Red carpets are always weird, it´s always uncomfortable
It´s cool that your peers or your fans or the industry recognise you. As far as numbers and winning awards, that´s nice, but it ain´t why I do this. We´ve had a lot of success and I guess those achievements speak better than a hunk of plastic or metal that sits on your mantel.
I don´t even remember the first guitar I bought.
It was a Korean-made Strat from a swap meet. I bought my first real guitar on payments when I was working in a music store in Texas – I was about 18. I still have it. It´s the one most people recognise me playing – a 1984 G&L Rampage.
When I was a kid I wanted to be Angus Young or Ace Frehley
Kiss get a lot of flak, it´s very fashionable to slag them off, but I think they were a very important band in rock history. They certainly were for me, when I was younger. They had good, basic rock songs, and nobody had that larger than life persona. For a young kid that was an important period. Those old records have some amazing songs.
If you´ve followed us over the years you´ll get our sense of humour
You´ve probably seen us making asses out of ourselves on Headbanger´s Ball, and I think any band can relate to that. We´re not the cornerstone on having a good timeor being smart asses! I guess everybody took the music very seriously, even though we didn´t take ourselves as serously as we took the music! That certainly came across with all of the bands of our era and it wasn´t just in Seattle, it was all over the world.
I used to jam with guys who were far better than me.
Probably because I was always interested in learning and getting better, so I´d try to learn from them, and it seemed to work out pretty good! They were a couple of years older than me, maybe had a band and had done gigs, and I´d hang out with them until I was on their level or surpassed them, just absorbing as much as I could. Then when I felt it was time to move on, I´d do that, until I met the guys in Alice.
Grunge was never a popular word for any of us in Seattle.
Before that word, it was referred to as the“Seattle Sound“, and I liked that because, although we were all unique, there was definitely a kind of ethos, a bunch of kids making noise and playing bars and parties. All the Seattle bands shared that, because it was such a small town and we all went to each other´s gigs and hung out with each other.

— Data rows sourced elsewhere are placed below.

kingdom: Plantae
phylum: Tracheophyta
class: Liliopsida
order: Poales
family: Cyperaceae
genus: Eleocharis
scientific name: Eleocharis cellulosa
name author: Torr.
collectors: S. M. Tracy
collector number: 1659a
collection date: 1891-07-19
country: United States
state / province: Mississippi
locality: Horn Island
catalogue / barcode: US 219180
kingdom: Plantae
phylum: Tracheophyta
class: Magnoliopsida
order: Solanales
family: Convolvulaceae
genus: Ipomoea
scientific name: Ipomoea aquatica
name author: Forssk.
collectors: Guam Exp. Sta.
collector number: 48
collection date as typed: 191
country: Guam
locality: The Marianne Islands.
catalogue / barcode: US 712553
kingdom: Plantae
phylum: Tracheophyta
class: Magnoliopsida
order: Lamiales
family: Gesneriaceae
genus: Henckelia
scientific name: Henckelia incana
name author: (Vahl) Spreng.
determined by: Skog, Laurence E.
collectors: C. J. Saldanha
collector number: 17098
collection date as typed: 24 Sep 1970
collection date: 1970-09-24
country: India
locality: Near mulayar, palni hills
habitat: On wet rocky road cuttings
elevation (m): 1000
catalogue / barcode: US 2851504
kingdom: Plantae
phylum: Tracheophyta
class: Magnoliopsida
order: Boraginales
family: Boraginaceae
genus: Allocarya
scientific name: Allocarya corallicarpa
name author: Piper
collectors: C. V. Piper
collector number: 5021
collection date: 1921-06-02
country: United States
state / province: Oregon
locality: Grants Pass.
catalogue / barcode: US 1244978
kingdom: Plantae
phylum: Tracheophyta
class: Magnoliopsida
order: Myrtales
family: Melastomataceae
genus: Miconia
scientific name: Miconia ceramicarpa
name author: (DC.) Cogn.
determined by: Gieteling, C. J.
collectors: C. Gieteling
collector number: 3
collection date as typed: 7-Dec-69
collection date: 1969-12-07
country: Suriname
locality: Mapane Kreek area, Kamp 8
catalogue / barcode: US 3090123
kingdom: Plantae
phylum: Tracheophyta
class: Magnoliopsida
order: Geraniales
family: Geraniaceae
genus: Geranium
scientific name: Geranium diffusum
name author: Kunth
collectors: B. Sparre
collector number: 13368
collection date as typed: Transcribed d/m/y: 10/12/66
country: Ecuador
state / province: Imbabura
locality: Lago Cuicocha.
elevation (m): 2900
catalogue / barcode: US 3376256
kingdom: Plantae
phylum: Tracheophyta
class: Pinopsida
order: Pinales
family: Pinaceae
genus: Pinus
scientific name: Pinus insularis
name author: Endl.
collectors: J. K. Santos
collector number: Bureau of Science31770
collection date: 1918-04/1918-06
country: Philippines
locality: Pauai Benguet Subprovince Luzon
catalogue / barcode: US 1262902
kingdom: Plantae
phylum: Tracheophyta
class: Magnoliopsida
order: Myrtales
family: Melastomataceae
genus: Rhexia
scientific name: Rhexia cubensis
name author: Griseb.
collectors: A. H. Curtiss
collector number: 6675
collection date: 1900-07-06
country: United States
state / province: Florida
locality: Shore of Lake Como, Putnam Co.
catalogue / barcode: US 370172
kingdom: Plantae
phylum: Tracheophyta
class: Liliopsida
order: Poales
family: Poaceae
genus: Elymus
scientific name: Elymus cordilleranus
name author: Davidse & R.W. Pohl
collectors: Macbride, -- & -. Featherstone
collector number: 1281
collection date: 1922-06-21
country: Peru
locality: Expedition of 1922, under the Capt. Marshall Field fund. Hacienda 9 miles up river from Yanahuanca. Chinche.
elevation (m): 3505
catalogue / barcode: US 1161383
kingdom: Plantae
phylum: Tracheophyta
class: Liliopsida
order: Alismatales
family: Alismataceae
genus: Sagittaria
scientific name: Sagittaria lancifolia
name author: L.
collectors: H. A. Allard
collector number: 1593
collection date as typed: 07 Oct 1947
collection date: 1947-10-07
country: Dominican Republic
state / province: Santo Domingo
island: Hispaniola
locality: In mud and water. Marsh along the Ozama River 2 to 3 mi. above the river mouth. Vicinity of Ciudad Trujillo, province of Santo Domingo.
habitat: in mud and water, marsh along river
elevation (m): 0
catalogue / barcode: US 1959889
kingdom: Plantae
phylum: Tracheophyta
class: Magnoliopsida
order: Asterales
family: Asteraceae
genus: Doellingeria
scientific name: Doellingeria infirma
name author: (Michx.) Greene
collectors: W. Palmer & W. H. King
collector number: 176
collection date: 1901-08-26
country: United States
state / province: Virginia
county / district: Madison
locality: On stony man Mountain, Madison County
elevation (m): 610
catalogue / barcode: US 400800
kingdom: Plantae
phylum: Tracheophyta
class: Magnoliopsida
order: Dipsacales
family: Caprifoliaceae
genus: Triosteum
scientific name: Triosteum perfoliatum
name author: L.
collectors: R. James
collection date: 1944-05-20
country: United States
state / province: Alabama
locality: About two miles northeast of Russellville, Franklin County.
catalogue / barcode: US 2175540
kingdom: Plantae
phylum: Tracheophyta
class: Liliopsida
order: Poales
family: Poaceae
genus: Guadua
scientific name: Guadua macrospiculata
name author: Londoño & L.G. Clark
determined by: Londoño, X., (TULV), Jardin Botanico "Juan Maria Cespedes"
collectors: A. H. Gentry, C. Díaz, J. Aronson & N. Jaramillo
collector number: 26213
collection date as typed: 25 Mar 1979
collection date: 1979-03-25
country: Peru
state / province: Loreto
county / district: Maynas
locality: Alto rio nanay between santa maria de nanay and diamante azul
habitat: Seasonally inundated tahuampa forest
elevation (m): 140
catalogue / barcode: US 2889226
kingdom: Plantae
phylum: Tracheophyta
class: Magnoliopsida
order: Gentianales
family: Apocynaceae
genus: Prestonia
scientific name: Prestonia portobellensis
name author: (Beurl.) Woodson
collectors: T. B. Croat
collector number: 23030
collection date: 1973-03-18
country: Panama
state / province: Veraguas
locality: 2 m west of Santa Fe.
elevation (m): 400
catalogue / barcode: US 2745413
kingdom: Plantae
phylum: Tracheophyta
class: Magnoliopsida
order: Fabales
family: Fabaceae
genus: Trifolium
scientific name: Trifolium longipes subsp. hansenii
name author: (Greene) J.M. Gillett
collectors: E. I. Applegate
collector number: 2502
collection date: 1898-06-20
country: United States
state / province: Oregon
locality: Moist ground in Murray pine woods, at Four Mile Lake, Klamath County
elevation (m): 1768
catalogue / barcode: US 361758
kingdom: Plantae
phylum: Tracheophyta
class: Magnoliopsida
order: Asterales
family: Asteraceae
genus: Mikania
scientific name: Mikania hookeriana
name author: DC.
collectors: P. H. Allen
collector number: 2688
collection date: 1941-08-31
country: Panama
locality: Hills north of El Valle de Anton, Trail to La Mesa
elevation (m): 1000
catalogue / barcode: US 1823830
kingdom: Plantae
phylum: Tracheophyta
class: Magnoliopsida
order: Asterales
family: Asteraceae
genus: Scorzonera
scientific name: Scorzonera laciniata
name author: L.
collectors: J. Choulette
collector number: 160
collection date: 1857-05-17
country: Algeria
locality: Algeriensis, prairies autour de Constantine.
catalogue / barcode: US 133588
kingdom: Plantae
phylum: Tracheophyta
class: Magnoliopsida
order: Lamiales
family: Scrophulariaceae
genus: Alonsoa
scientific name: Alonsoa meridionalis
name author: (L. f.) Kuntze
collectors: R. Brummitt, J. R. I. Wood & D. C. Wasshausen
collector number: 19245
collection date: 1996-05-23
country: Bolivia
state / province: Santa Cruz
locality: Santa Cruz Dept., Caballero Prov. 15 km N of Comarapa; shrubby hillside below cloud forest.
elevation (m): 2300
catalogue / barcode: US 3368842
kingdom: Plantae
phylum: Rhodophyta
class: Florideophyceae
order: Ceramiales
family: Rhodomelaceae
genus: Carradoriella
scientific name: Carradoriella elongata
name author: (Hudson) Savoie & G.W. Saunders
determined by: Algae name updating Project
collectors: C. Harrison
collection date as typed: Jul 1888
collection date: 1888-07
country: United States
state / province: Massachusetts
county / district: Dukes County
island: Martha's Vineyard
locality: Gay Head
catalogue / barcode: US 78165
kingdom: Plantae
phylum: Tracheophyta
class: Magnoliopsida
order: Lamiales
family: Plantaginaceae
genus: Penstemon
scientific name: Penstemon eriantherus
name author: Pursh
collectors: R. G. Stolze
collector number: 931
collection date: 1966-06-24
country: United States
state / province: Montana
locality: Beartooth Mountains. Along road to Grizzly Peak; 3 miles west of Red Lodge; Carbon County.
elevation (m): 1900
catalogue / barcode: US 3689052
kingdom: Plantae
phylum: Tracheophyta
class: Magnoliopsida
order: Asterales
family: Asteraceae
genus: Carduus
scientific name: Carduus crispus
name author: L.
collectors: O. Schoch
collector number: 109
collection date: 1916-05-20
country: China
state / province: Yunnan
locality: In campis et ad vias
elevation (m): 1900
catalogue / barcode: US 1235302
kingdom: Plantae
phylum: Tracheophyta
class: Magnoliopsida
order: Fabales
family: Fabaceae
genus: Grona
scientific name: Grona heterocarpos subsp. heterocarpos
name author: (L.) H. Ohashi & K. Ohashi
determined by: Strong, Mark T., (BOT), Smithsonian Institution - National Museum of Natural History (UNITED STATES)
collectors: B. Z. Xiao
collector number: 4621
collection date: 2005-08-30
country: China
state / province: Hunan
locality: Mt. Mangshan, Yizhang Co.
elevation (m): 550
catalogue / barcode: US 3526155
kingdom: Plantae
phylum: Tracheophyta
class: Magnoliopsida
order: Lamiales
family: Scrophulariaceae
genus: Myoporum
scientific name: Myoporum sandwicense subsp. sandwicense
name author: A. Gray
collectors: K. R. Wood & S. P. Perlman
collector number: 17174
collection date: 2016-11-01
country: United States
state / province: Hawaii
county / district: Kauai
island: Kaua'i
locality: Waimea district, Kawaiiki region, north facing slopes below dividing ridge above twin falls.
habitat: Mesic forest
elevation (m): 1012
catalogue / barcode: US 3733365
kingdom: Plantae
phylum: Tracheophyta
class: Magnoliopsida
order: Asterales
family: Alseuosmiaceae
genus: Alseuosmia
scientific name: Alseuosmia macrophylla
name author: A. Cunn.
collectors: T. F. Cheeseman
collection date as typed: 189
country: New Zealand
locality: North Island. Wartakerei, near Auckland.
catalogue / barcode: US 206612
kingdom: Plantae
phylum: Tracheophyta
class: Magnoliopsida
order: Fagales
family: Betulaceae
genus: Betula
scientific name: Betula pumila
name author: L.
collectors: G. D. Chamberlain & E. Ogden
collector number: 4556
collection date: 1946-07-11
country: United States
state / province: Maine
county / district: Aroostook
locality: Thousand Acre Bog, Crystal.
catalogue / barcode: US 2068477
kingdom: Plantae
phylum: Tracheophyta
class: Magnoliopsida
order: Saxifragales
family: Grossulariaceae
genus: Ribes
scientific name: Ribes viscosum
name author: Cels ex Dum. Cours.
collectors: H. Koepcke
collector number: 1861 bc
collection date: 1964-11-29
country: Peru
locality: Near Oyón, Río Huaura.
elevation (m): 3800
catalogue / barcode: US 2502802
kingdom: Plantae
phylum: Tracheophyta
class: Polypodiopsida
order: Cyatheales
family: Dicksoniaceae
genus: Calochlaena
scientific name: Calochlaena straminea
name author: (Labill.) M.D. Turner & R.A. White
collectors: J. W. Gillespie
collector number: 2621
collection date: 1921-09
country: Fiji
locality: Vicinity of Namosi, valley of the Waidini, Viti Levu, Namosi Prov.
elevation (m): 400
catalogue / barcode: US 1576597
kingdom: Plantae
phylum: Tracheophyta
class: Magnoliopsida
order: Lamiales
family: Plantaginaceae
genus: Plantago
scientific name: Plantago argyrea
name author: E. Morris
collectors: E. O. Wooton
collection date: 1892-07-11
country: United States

There´s nothing mysterious about naming our album The Devil put dinosaurs here
It´s just unfortunate that we do so many shitty things to each other that just have nothing to do with facts. Like, we haven´t figured out this yet? Come on! Just accepting each other for being different. Just having this thing where you have to hate somebody else because they look different than you or like to get their orgasm different than you, it´s just fucking stupid! I´m a huge Bill Hicks fan and a huge Bill Maher fan, so I´m sure They´d dig the album title!
Everybody´s got a little bit of a drive to beat mortality
Whether it´s having kids to live on after you or whatever. I don´t know if our music´ll be around forever, but it´ll be probably be around for longer than me! A lot of achievement are based on that primal urge I guess. I´m glad people still dig it, and I´m aware of how rare this is, especially to get second chances. It´s funny to think the thing that you did to avoid having a job became your life´s work...the thing you created with your friends all those years ago took on a life of its own. You continue to give it life by recording and touring, but it´s still kind of its own thing. A good example of that is when our band was very inactive when Layne passed. We weren´t around, but the music was still out there.